Nous assistons effectivement à un changement important dans le comportement des nouvelles générations de lecteurs mais aussi de nos clients professionnels. Notre objectif est de bien comprendre leur manière de consommer l'information afin d'être accessible sur les plateformes qu'ils utilisent et en adaptant nos formats. Nous avons par exemple fait le choix de rendre nos contenus disponibles sur Apple News afin de toucher une base d'utilisateurs différente. Pour faciliter cette adaptation, nous donnons des responsabilités aux jeunes qui travaillent dans nos rédactions et autres services. Nous voulons les inciter à proposer de nouvelles approches et ainsi leur permettre de jouer un rôle clé dans ce changement.
Quels seraient vos conseils pour lancer un nouveau média en 2024 ?
La composante la plus importante à mes yeux est la spécialisation, qui a d'ailleurs fait le succès de nos différentes verticales. En se spécialisant, un média devient plus attractif auprès d'une certaine audience et augmente ainsi sa capacité à monétiser son offre. C'est pourquoi nous cherchons constamment à obtenir des données propriétaires, que nous allons créer ou acquérir. Nous allons ensuite les analyser afin de permettre à nos lecteurs de prendre les meilleures décisions possibles. L'autre point important réside dans la mise en relation et le rassemblement de professionnels évoluant dans un même secteur.

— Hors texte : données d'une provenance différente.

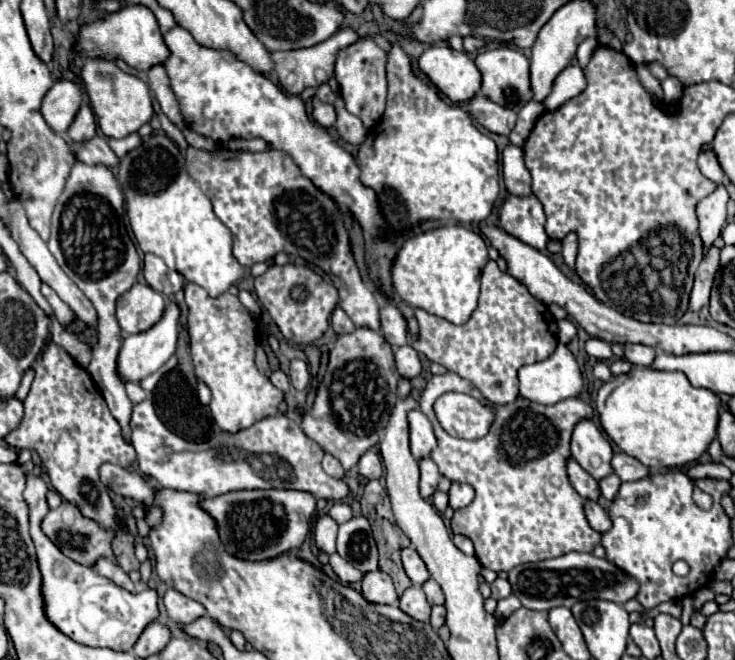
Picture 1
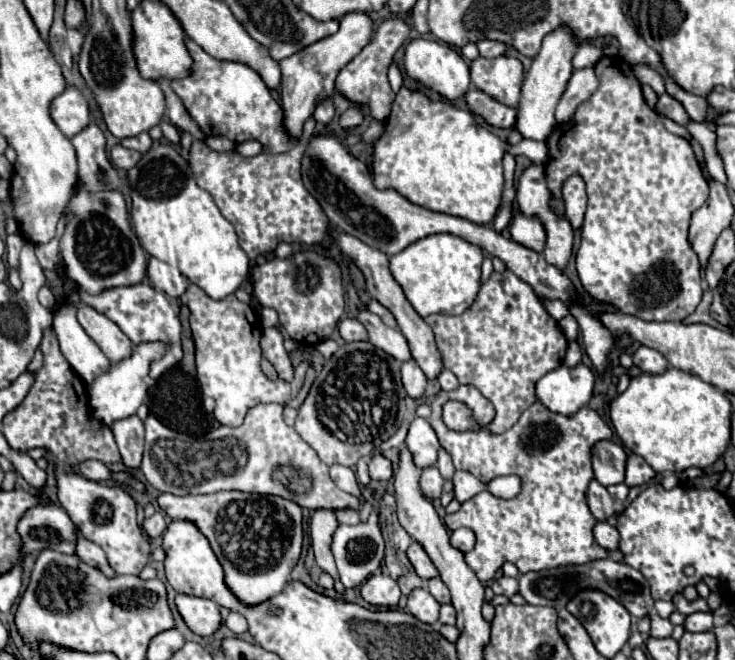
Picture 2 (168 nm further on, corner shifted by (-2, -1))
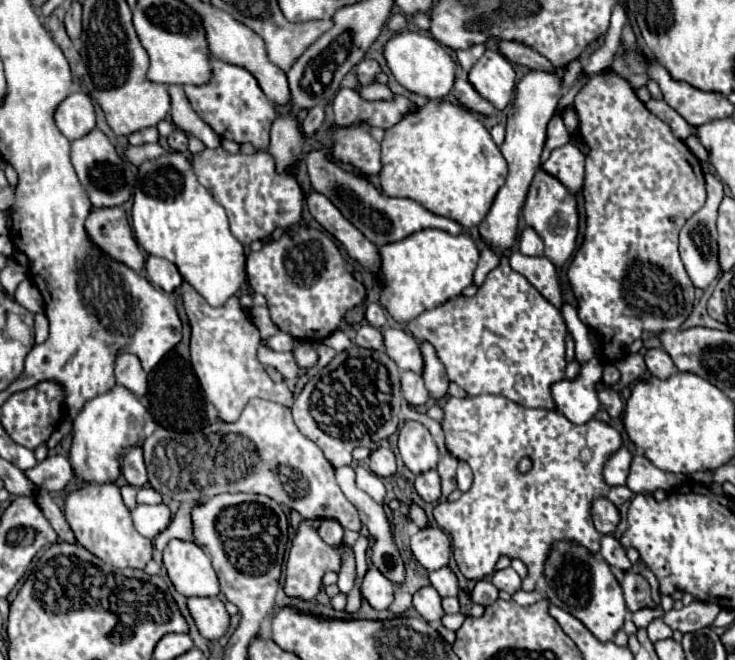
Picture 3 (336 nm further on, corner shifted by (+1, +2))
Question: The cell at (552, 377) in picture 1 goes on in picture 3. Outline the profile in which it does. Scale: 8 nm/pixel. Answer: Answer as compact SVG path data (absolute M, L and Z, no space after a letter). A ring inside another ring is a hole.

Nous le faisons notamment à travers des évènements, des councils spécifiques à chaque métier, etc.
Parmi vos différents projets, est-ce que là creation de votre propre LLM, entraîné sur vos données, est à l'étude ?

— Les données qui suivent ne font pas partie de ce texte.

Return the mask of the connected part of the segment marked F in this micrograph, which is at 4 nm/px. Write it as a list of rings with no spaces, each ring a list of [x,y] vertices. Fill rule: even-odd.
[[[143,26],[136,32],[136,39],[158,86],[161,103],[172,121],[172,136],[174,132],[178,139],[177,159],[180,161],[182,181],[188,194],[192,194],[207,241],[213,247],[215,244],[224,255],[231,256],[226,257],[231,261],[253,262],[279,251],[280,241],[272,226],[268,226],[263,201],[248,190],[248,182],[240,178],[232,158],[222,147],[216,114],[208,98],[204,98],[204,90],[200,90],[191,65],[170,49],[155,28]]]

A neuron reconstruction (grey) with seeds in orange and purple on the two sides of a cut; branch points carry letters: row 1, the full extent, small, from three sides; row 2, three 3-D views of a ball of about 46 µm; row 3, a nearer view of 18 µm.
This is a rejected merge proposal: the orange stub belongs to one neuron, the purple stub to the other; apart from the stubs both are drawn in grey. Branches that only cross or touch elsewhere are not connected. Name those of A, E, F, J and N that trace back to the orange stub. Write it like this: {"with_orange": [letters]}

Il y a aujourd'hui énormément de LLM disponibles sur le marché. L'objectif est avant tout de s'assurer que nos données et contenus sont utilisés de manière fiable, sans souffrir d'hallucinations. Plusieurs voies s'offrent à nous. Nous pourrions par exemple utiliser un LLM existant et l'entraîner sur nos données propriétaires, ou bien envisager d'autres options.
Almar Latour est le PDG de Dow Jones, une entreprise de médias filiale de News Corporation, propriété de Rupert Murdoch. Le groupe Dow Jones est éditeur du Wall Street Journal et propriétaire de marques telles que Dow Jones Newswires et MarketWatch. Sous sa direction, le groupe a notamment réalisé plusieurs acquisitions parmi lesquelles OPIS, Investors' Business Daily ou encore de Chemical Market Analytics. Avant de devenir PDG, il a occupé divers rôles au sein de l'entreprise, y compris celui de rédacteur en chef du WSJ et de correspondant à l'étranger.